Kate Lindsey è magnifica nei panni maschili di Adso da Melk, uno dei ruoli en travesti: la sua voce è argentina e ben modulata, e le sue movenze da ragazzo, l’ingenuo abbandono all’estasi dell’amore come ai tormenti delle visioni dal sapore infernale, vengono resi dal mezzosoprano statunitense con colori vivissimi ed efficacia espressiva, suscitando il meritato entusiasmo del pubblico.

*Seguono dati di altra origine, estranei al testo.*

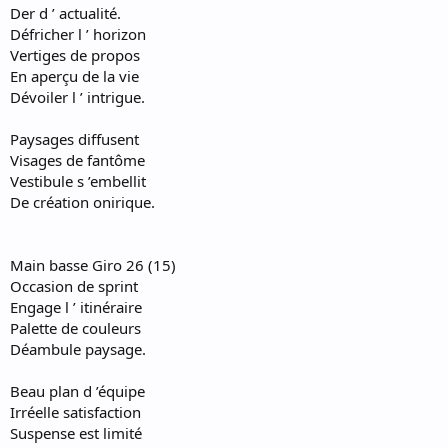
Der d ’ actualité.
Défricher l ’ horizon
Vertiges de propos
En aperçu de la vie
Dévoiler l ’ intrigue.
Paysages diffusent
Visages de fantôme
Vestibule s ’embellit
De création onirique.
Main basse Giro 26 (15)
Occasion de sprint
Engage l ’ itinéraire
Palette de couleurs
Déambule paysage.
Beau plan d ’équipe
Irréelle satisfaction
Suspense est limité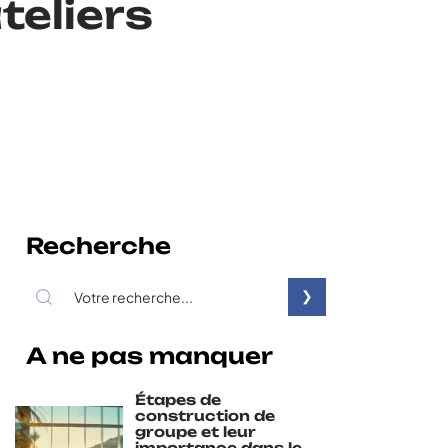
teliers
Recherche
A ne pas manquer
Étapes de
construction de
groupe et leur
importance dans le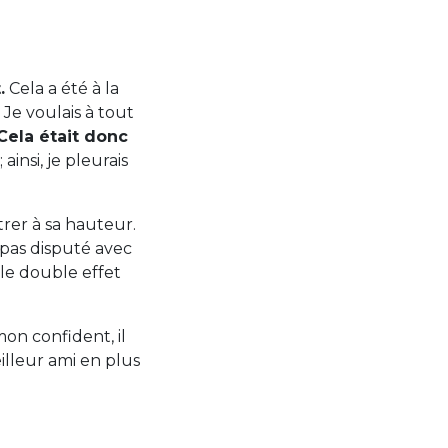
.
Cela a été à la
Je voulais à tout
Cela était donc
; ainsi, je pleurais
ntrer à sa hauteur.
t pas disputé avec
 le double effet
 mon confident, il
illeur ami en plus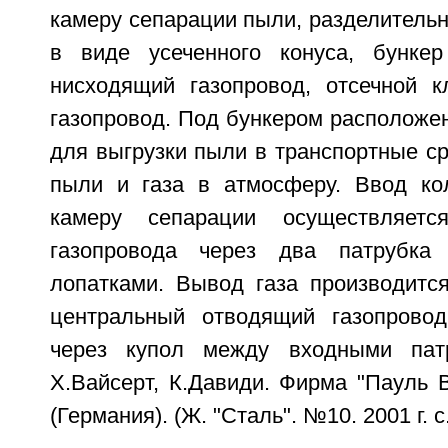
камеру сепарации пыли, разделительн
в виде усеченного конуса, бунке
нисходящий газопровод, отсечной 
газопровод. Под бункером расположе
для выгрузки пыли в транспортные с
пыли и газа в атмосферу. Ввод ко
камеру сепарации осуществляетс
газопровода через два патрубка
лопатками. Вывод газа производится
центральный отводящий газопровод
через купол между входными патр
X.Вайсерт, К.Давиди. Фирма "Пауль 
(Германия). (Ж. "Сталь". №10. 2001 г. с.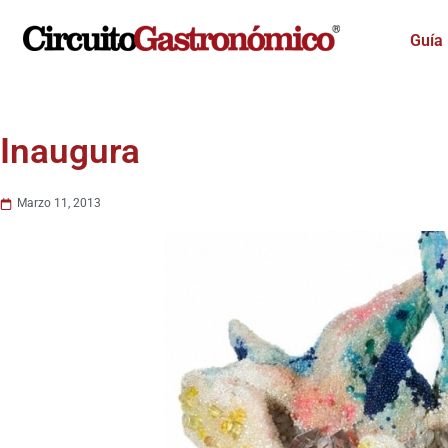
Ir
al
Guía
contenido
Inaugura
Marzo 11, 2013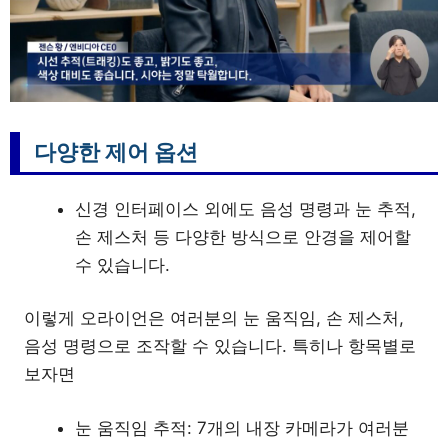
다양한 제어 옵션
신경 인터페이스 외에도 음성 명령과 눈 추적,
손 제스처 등 다양한 방식으로 안경을 제어할
수 있습니다
.
이렇게 오라이언은 여러분의 눈 움직임, 손 제스처,
음성 명령으로 조작할 수 있습니다. 특히나 항목별로
보자면
눈 움직임 추적: 7개의 내장 카메라가 여러분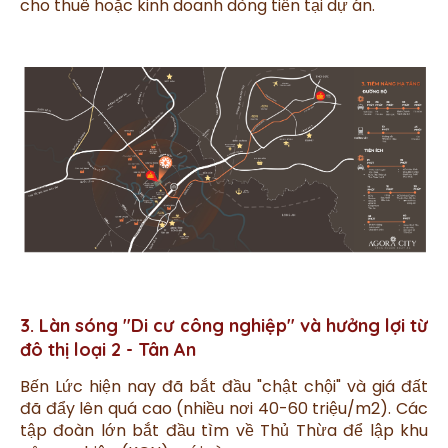
cho thuê hoặc kinh doanh dòng tiền tại dự án.
3. Làn sóng "Di cư công nghiệp" và hưởng lợi từ
đô thị loại 2 - Tân An
Bến Lức hiện nay đã bắt đầu "chật chội" và giá đất
đã đẩy lên quá cao (nhiều nơi 40-60 triệu/m2). Các
tập đoàn lớn bắt đầu tìm về Thủ Thừa để lập khu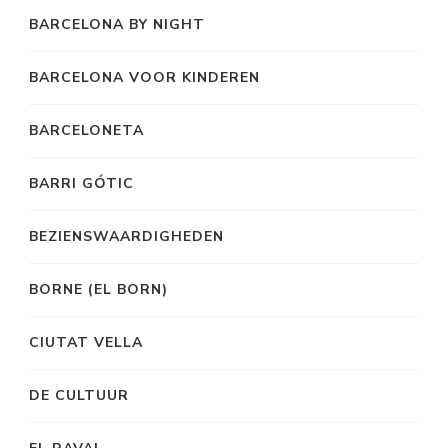
BARCELONA BY NIGHT
BARCELONA VOOR KINDEREN
BARCELONETA
BARRI GÓTIC
BEZIENSWAARDIGHEDEN
BORNE (EL BORN)
CIUTAT VELLA
DE CULTUUR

Nel doppio ruolo della Ragazza del villaggio e Statua della Vergine il soprano Katrina Galka, che è in grado letteralmente di cinguettare come un usignolo e di prodursi in virtuosistici vocalizzi di coloratura, oltre che di mostrare un’elegante fraseggio ed un’intensa espressività. Il suo contraltare in scena è la bravissima ballerina Giada Vailati, che si ammanta della propria nudità intessendo un evocativo gioco visivo di Amor Sacro e Amor Profano.
Daniela Barcellona, irriconoscibile nei panni maschili di Bernardo Gui, inquisitore, disegna un personaggio dai tratti caratteristici con una timbrica variegata e lucente. Fabrizio Beggi interpreta con efficacia e bel timbro scuro Abbone da Fossanova, ruolo di basso buffo, severo ma con qualche crepa in cui si insinua una sottile vena di derisione, molto ben delineata.
Roberto Frontali, immenso, è un Salvatore di grandissimo carisma, efficacia interpretativa che non scade mai nel macchiettistico, perfetta padronanza della voce nonché della tutt’altro che facile parte; una delle prove meglio riuscite di tutta la serata.
Gianluca Buratto è un perfetto Jorge da Burgos, basso profondo; Giorgio Berrugi un inquietante e ben disegnato Remigio da Varagine, tenore; Carlo Vistoli, controtenore dalla grande raffinatezza timbrica ed espressiva, è più che all’altezza delle aspettative nei non comodi “panni” di Berengario, oltre che nel secondo ruolo di Adelmo da Otranto; Leonardo Cortellazzi, anch’egli impegnato in un doppio ruolo tenorile, risolve efficacemente sia la parte di Venanzio che quella di Giovanni Dalbena.
Completano con una validissima prova il cast i comprimari Ramtin Ghazavi (cardinal Bertrando), Alessandro Senes (Jean d’Anneaux), Cecilia Bernini (Ubertino da Casale), Flavio d’Ambra (Michele da Cesena), Adrien Marthonat (Un cuciniere/Girolamo di Caffa), che si segnala per il bellissimo timbro lucido e scuro e per la vivacità interpretativa.
Al Coro del Teatro alla Scala, sempre una garanzia, guidato da Alberto Malazzi, è affidata la voce di Adso anziano, mentre i Novizi sono interpretati dal Coro di voci bianche dell’Accademia Teatro alla Scala, ben preparato da Bruno Casoni.
Successo ed applausi calorosi in un Teatro alla Scala da tutto esaurito, che non soltanto ha intrapreso spavaldamente la non facile missione di mettere in scena un’opera contemporanea nel tempio del belcanto, ma ne ha curato con efficacia, unita ad una narrazione fresca e convincente, la comunicazione, facendone un evento dai contorni irrinunciabili.